Lack of resources could force employers to lay off employees or cut their pay, leading to potential lawsuits. Non-profit leaders and their organizations can also suffer reputational damage for failing to perform their duties.
“Some might not have the resources for fundraising. They might experience a dip in membership if they’re a membership organization,” said Murphy.
“Sometimes, non-profits dip into their net assets or equity that are earmarked for other purposes and use them for their operations. You might have seen that a lot during COVID, and that’s when a claim can come in against them.”
Non-profit leaders need to be creative and establish different revenue streams beyond patronage or memberships, she stressed.
Apart from financial worries, training and retaining the right people and managing cyber risks are among the most pressing challenges of non-profit organizations.
At the same time, increasing political division has also become a source of liability concerns.
“Depending on the type of non-profit, they may get more heat,” Murphy said. “The ‘Me Too’ movement has definitely affected non-profits.”
In terms of talent, getting the right board members is essential, and many organizations are focusing on diversity within their workforce.
During the pandemic, employment liability claims rose after mass furloughs and layoffs in the non-profit space, according to Murphy.
Mismanagement and breach of contract claims also cropped up where directors and officers weren’t to prepare their organization for tough financial times and relied on single revenue streams.
“Directors and officers can get sued for not doing their fiduciary duty, but really it is mismanagement and not preparing the organization for tough times,” said Murphy.
Finally, the Travelers PM highlighted cyber risks as a top concern for non-profit organizations.
While all organizations can be targets for cyberattacks, non-profit organizations are especially vulnerable because they harbor a wealth of personal information from donors and members, while also having fewer resources to deal with threats.
“They often don’t have the money or proper infrastructure to train people on phishing schemes or to protect their websites,” Murphy pointed out.
Many cyber insurance coverages offer pre-breach services to bolster non-profits’ cyber security and risk management today. Murphy stressed that policyholders should take advantage of the resources that their carriers offer.
“I know it is cost prohibitive for some, but they almost can’t afford not to [have cyber insurance] because that could completely shut their doors if they get sued,” she said.
D&O insurance prices have fallen noticeably following years of hard market conditions.
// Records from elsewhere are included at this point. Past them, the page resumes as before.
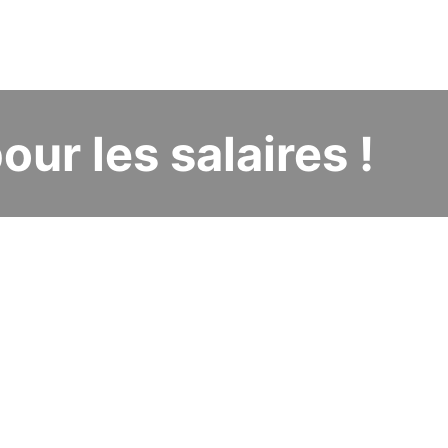
pour les salaires !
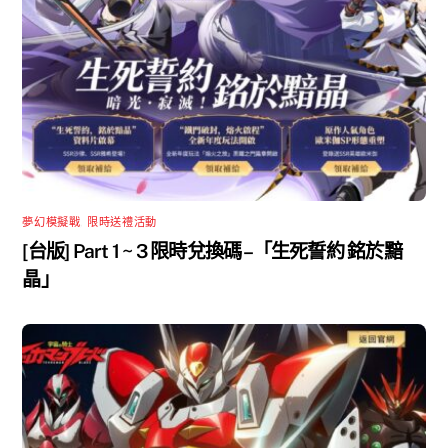
夢幻模擬戰
,
限時送禮活動
[台版] Part 1 ~ 3 限時兌換碼 –「生死誓約 銘於黯
晶」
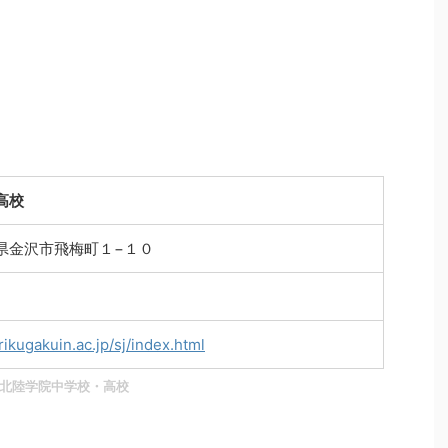
高校
石川県金沢市飛梅町１−１０
ikugakuin.ac.jp/sj/index.html
北陸学院中学校・高校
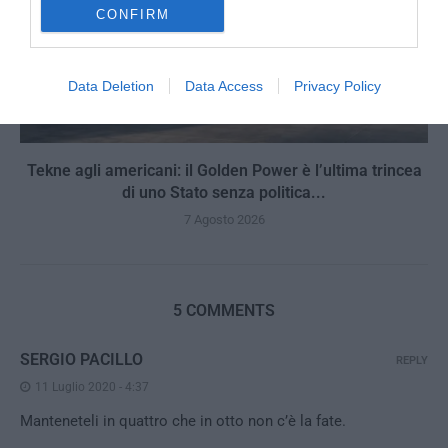
CONFIRM
Data Deletion
Data Access
Privacy Policy
Tekne agli americani: il Golden Power è l’ultima trincea
di uno Stato senza politica...
7 Agosto 2026
5 COMMENTS
SERGIO PACILLO
REPLY
11 Luglio 2020 - 4:37
Manteneteli in quattro che in otto non c’è la fate.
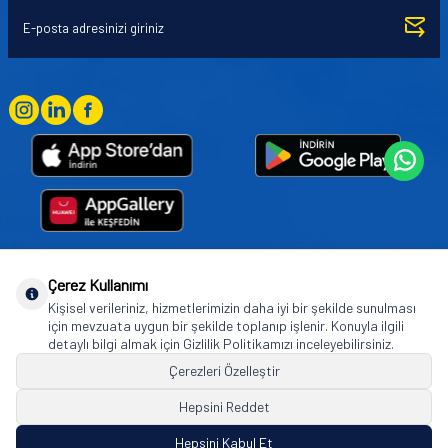
Çerez Kullanımı
Goodyear (and Winged Foot Design) are trademarks of or licensed to The Goodyear
Kişisel verileriniz, hizmetlerimizin daha iyi bir şekilde sunulması
Tire & Rubber Company used under license by Basbug Group Company,
için mevzuata uygun bir şekilde toplanıp işlenir. Konuyla ilgili
Istanbul/Türkiye. © 2026 The Goodyear Tire & Rubber Company.
detaylı bilgi almak için Gizlilik Politikamızı inceleyebilirsiniz.
Çerezleri Özelleştir
Hepsini Reddet
© Tüm hakları saklıdır. https://www.goodyearotoaksesuar.web.tr
Hepsini Kabul Et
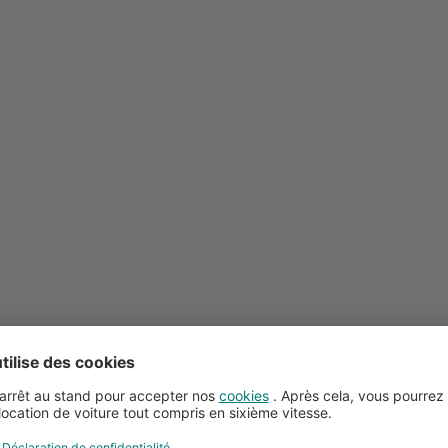
Conseils pour la location de voitures
Service client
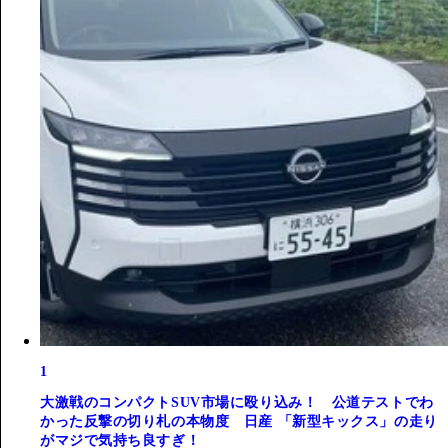
1
大激戦のコンパクトSUV市場に殴り込み！ 公道テストでわ
かった反撃の切り札の本物度 日産 「新型キックス」の走り
がマジで気持ち良すぎ！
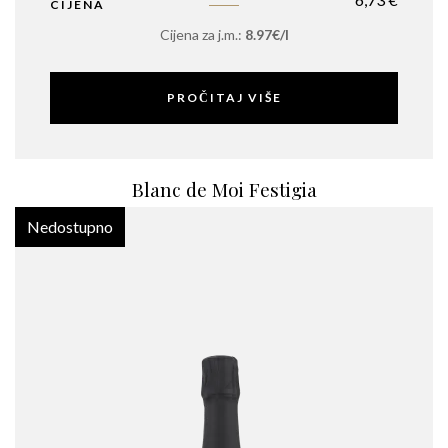
CIJENA
Cijena za j.m.:
8.97€/l
PROČITAJ VIŠE
Blanc de Moi Festigia
Nedostupno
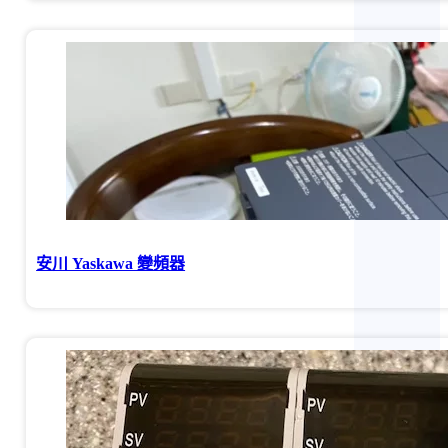
安川 Yaskawa 變頻器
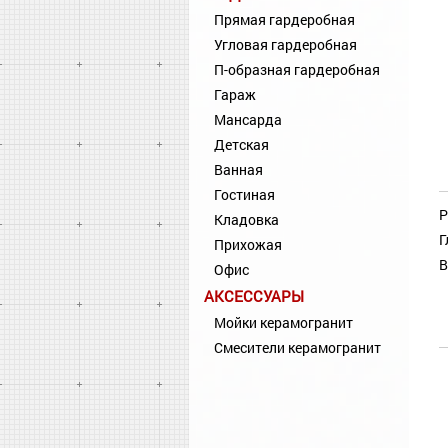
Прямая гардеробная
Угловая гардеробная
П-образная гардеробная
Гараж
Мансарда
Детская
Ванная
Гостиная
Р
Кладовка
Г
Прихожая
В
Офис
АКСЕССУАРЫ
Мойки керамогранит
Смесители керамогранит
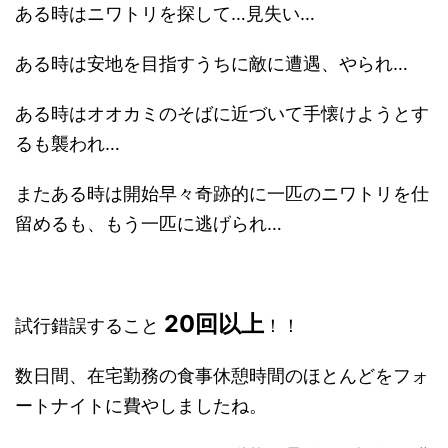
ある時はニワトリを探して…見失い…
ある時は安地を目指すうちに敵に遭遇、やられ…
ある時はオオカミのそばに近づいて手懐けようとす
るも襲われ…
またある時は開始早々奇跡的に一匹のニワトリを仕
留めるも、もう一匹に逃げられ…
20回以上
試行錯誤すること
！！
数日間、在宅勤務の食事休憩時間のほとんどをフォ
ートナイトに費やしましたね。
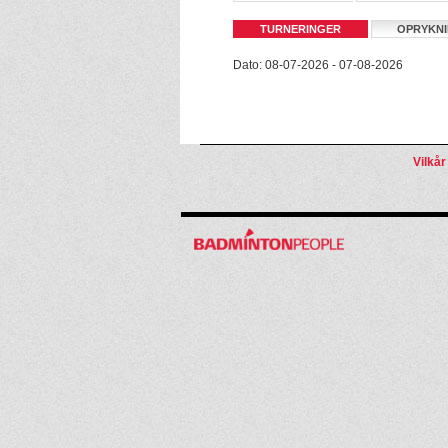
TURNERINGER
OPRYKN
Dato: 08-07-2026 - 07-08-2026
Vilkår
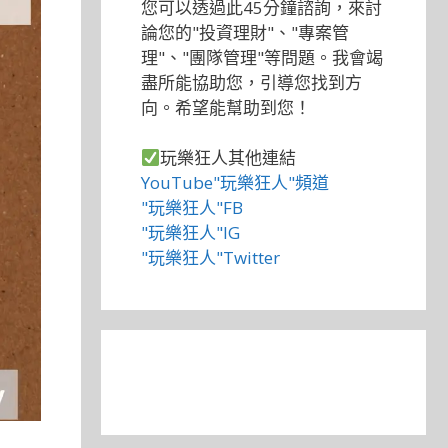
您可以透過此45分鐘諮詢，來討
論您的"投資理財"、"專案管
理"、"團隊管理"等問題。我會竭
盡所能協助您，引導您找到方
向。希望能幫助到您！
玩樂狂人其他連結
YouTube"玩樂狂人"頻道
"玩樂狂人"FB
"玩樂狂人"IG
"玩樂狂人"Twitter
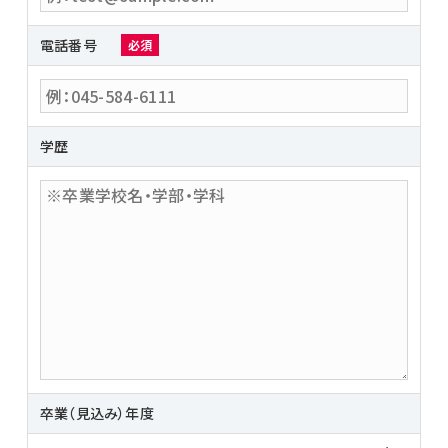
電話番号
必須
学歴
卒業（見込み）年度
But Murphy said this dynamic isn’t carrying over to the non-profit side.
“I think rates aren’t dropping as much as in the private space,” she told Insurance Business. “The prices are pretty competitive in the market because the rates were pretty competitive to begin with.”
Murphy encouraged brokers to highlight the importance of non-profit D&O liability insurance to their clients.
“It’s not just the organization but their personal assets at risk if they’re held liable. Aside from asking for the broadest coverage that they can get, it’s important to look at exclusions that are on the policy,” she said.
Additionally, non-profits need to consider comprehensive coverage that includes employees and volunteers.
“They can get claims for discrimination and harassment in the form of third-party claims, so making sure it’s not just directors and officers, but they’re covering their employees and volunteers is important,” Murphy said. “It only takes one person bringing in a claim to deal reputational damage to an organization.”